In July 1962, Dr. martin luther king became the first African American to speak at a National Press Club luncheon program, the iconic forum that began with Franklin D. Roosevelt as its first speaker. An audio recording was made of Dr. King’s speech and filed away in the Club’s archives and later transferred to the Library of Congress. No television footage of the speech in its entirety exists.
On Tuesday, January 12 at 7:30p.m., the Press Club will play excerpts of the speech for the first time since they were delivered 53 years ago. The event will be in the Ballroom where King spoke in ’62. Press coverage is welcome. The program will air on SiriusXM Radio’s Urban View Channel and will be streamed live on press.org.
The Club’s History & Heritage Committee recently retrieved the recording and found it is of significant historical value. Coming just days after Dr. King was released from jail in Albany, Ga., the civil rights leader outlined his vision for non-violent protest.

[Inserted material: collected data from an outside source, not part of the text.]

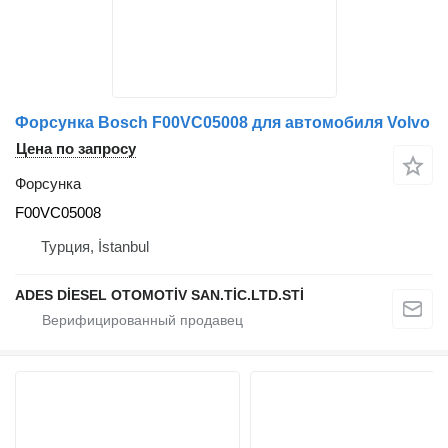
Форсунка Bosch F00VC05008 для автомобиля Volvo
Цена по запросу
Форсунка
F00VC05008
Турция, İstanbul
ADES DİESEL OTOMOTİV SAN.TİC.LTD.STİ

During the event on the 12th experts on the civil rights movement will add context and perspective to Dr. King’s historic speech. Press Club President John Hughes will unveil a permanent Club memorial to Dr. King’s speech.
“Martin Luther King’s 1962 speech was one of the most important events to ever happen at the National Press Club,” Hughes said. “I am pleased this event at long last is getting proper recognition and honored that we are being joined by such distinguished guests.”
Joe Madison, the human rights activist and prominent radio host known on Sirius XM’s Urban View channel as “The Black Eagle” will moderate the program. Simeon Booker, the 1982 National Press Club Fourth Estate Award Winner who was one of the first African American members of the Club will lead off. Booker was a member of the Club’s Speakers Committee in 1962 when the decision to invite Dr. King was made.
Commenting on the historical significance of the speech will be:
John Franklin, senior manager in the office of external affairs, National Museum of African American History and Culture, Smithsonian Institution
Judy Richardson, former staff member with the Student Nonviolent Coordinating Committee (SNCC) in the 1960s and a documentarian who worked on the 14-hour “Eyes on the Prize,” the popular and acclaimed PBS series on the civil rights movement.
Courtland Cox, who is president of the SNCC Legacy Board and was a Mississippi organizer during the civil rights movement. Cox also worked in the federal government on minority business development for much of his career.
Bruce Johnson, WUSA-9 Anchor/Reporter. Johnson will share his observations as a TV journalist who has covered politics, race and urban issues in Washington for nearly 40 years.